_JOB A_: In the forum thread about drawing cities, what does Blaidd Drwg mostly use the ruler and protractor for?
_JOB B_: Write the next part of the forum thread about drawing cities, picking up after its final quoted question.

_EXCERPT TO READ_:
Amazing. Just amazing  :Smile:

----------


## Lyandra

I so love the way you draw cities! Please let us see more soon!  :Smile:

----------


## Blaidd Drwg

Well, I'm a bit stuck at the moment, because I'm yet sure how to proceed. Also a rather busy with other stuff.
But let's answer a few questions  :Smile: 




> To define the angle of the buildings alone would kill my nerves. Gosh, how you doing this? Or is it 'just' intuitive?





> Are you drawing this in an oblique perspective? I ask since I see the ruler and protractor out.


I don't really know all that much about the differences between the various types of parallel projections. I saw a wikipedia article once, but didn't get the gist of it  :Wink:  I suppose if it's any kind of projection, then oblique is probably closest, but I don't really bother much with working out angles and line lengths. Basically, I just draw the footprint intuitively and then I draw the vertical lines going up. If I'm happy with it, I ad a few details. The ruler/protractor I mostly use for drawing good parallel or perpendicular lines.




> (1) Something as grand as that couldn't have been built in a day - and hopefully, the end result will underscore that specific point. I wonder what architectural changes occurred, over the life of that collective construction project?
> 
> (2) What is that on the right? A dam or an aqueduct of some sort? There's water flowing out of it. Where's it coming from? A river? A lake? An underground spring?
> 
> (3) Where are the gates of this walled city? I'll be that they are truly something to behold?
> 
> (4) I like the irregularity of the trees on the right near the water, more than I do the regularity of the houses within the walls. Were there building codes in those days? Were there housing subdivisions? Was the project one grand design, like a blueprint drawn well ahead of time and thought out in a very detailed manner? Who built it, and why?

_RECORDED DATA_:

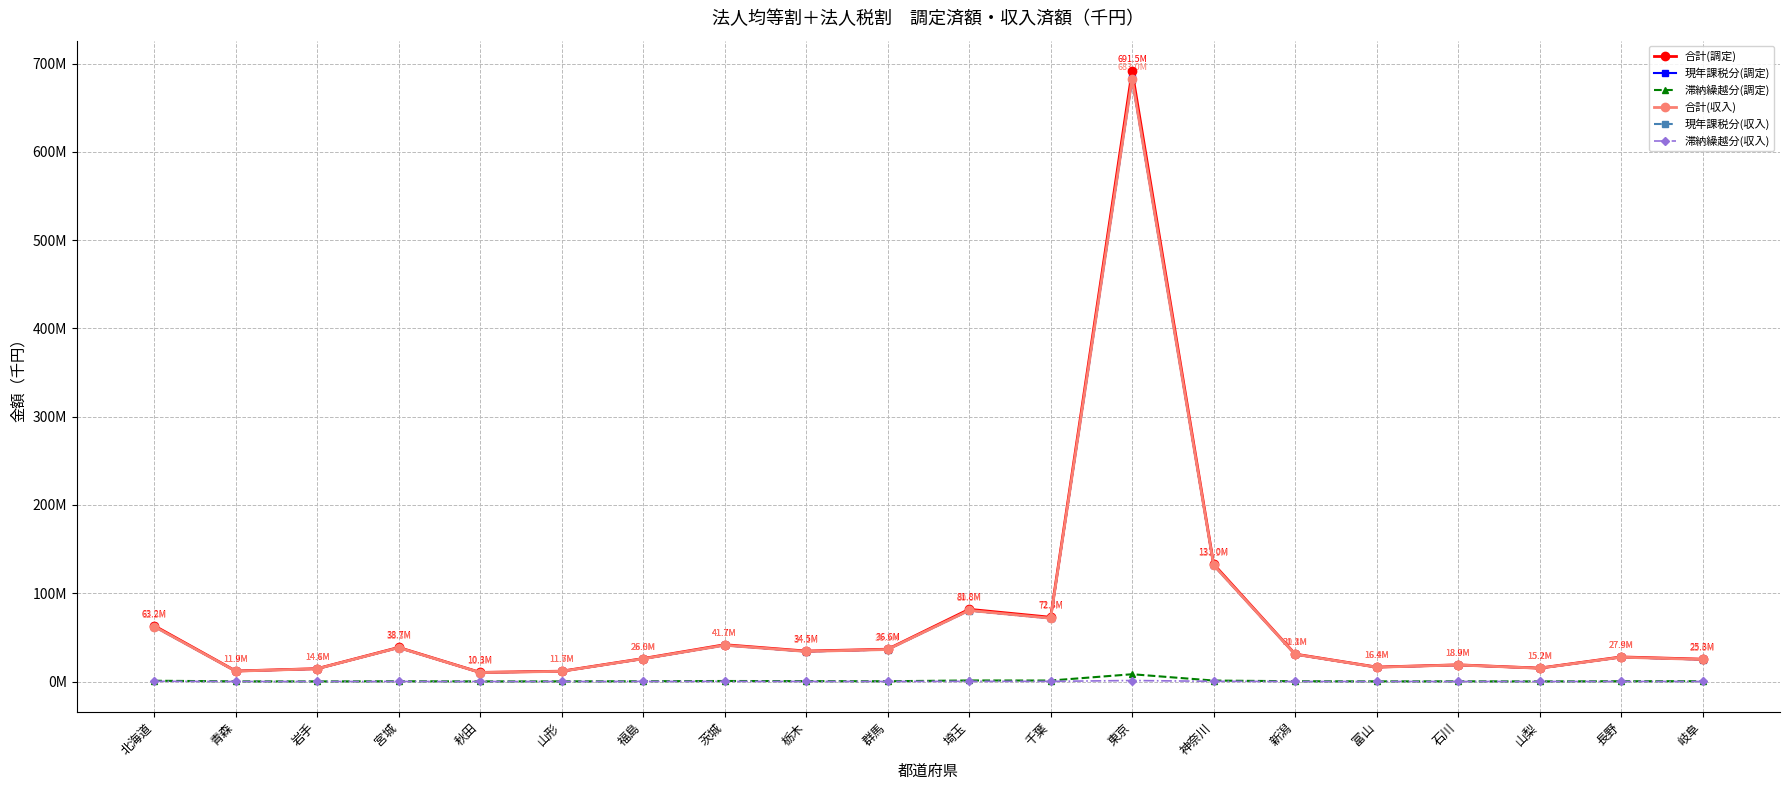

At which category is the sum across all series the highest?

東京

---

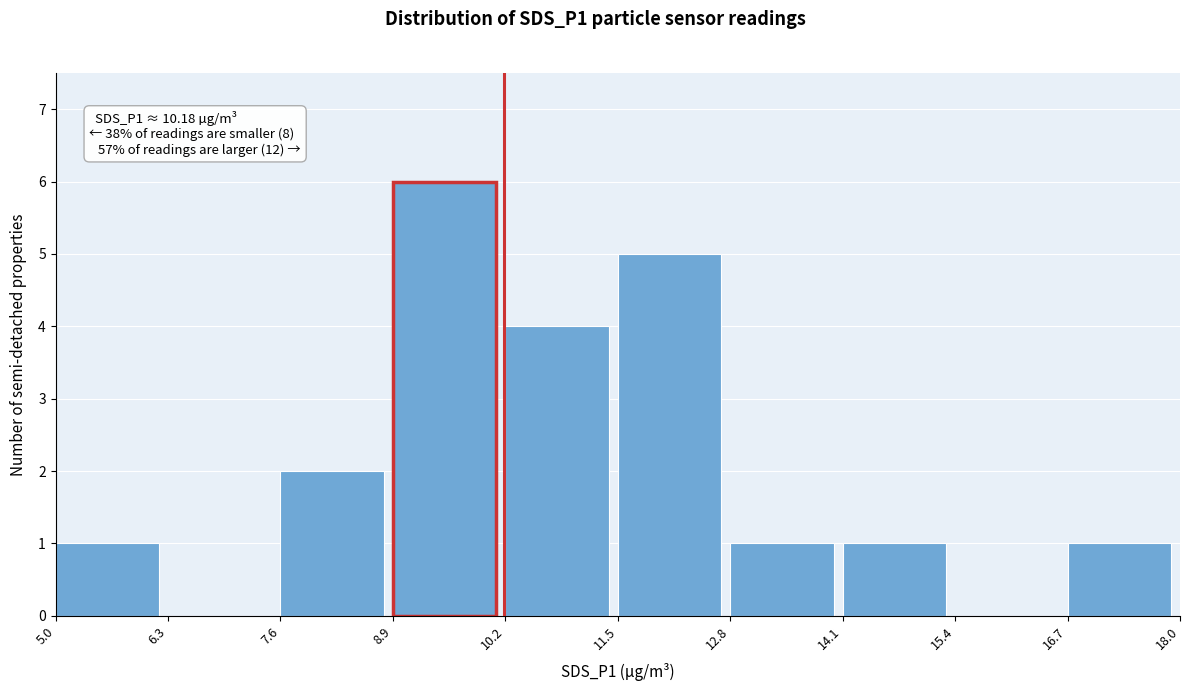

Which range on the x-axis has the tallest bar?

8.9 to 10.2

--

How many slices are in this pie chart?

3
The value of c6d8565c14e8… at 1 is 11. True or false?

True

_REPLY A_: For drawing good parallel or perpendicular lines.

_REPLY B_:
Wow, lot's of good questions. Thanks for taking the time to think about it and ask  :Smile: 
Ad 1) It certainly wasn't built in one day. My idea of its history are very sketchy. It was originally built by something of a lost civilization. The Roman-like buildings are all that is left of what these people once built and these currently house government and courts of law. The first humans to settle the remains built the walls and large square towers, ever expanding as the population grew. Eventually there wasn't enough room to expand even further so the rich and powerful started expanding up, building taller towers to outdo the others. This was during the heyday of this city, when it was the capital of a rich and powerful kingdom, called Firin-Iradas. In time, every square foot of ground was occupied and the city relied on its surrounding lands for food. At that time, the city was pretty much an impregnable fortress. Eventually, the power of the kingdom waned, and other kingdoms conquered the surrounding lands. In the end, Galastan was conquered not so much by siege or direct assault as by starvation. The city's isolated position meant it was completely cut off from its food supply and its king had no choice but to surrender.
Later a huge fire devastated much of the 'normal' houses in the city. They rebuilt, but the style is more in keeping with the architecture in the rest of the kingdom (the smaller houses with the pointy roofs).
Nowadays the city has lost most of it's military relevance. It's location in the nation is not of strategic importance and defense is no longer as important as it used to be. A lot of the towers have been converted to housing, with the rich renting them out to the lower classes.

Ad 2) nope, it's more of an outcrop with walls on three sides. I hope to make that more obvious when I work on it in photoshop. The water comes fromn a spring higher up the mountain and is led through an aquaduct to a cistern behind the row of houses on the top (not visible). After that it pours out into the park below.

Ad 3) there already are three  :Smile:  One is in the lower left corner (in pencil). The other two are on the inner ring. One on the left, still mostly in pencil, with a causeway leading up to the gate. The other one is the double tower in the center. Most of these gates are huge towers with very narrow entrances. The gate to the castle (not yet drawn) is going to be a lot larger, but that's one of the things I'm still not sure how to do.

Ad 4) the parks are meant to break that monotony up a bit. I don't know of any housing codes or blueprints  :Razz: 
This is quite a tricky bit. I wanted to have some distinctively different style for the older buildings in the city, but that kind of architectural awesomeness is quite beyond my skills, so I decided to keep it simple and square. And BIG.

----------


## Dream3r

Dear god, this is amazing! This is... this is... this is fantastic! Can't wait for the finished product!

----------


## Larb

I don't have a great deal to say on this but it's looking to be as potentially grand as your last one so I'm just going to wait and see. =P

----------


## Lorgath

This is looking very promising, I can't wait to see it develop.

How ARE you getting all the perspectives set out in your head? It would doubtless send me running off screaming about the angles.

----------


## kestrelgrey

Love this; just picked up a new fountain pen, and wasn't really sure what to try with it first. This is definitely impressive, and very inspiring. Looking forward to watch it develop!

----------


## Blaidd Drwg

Latest update.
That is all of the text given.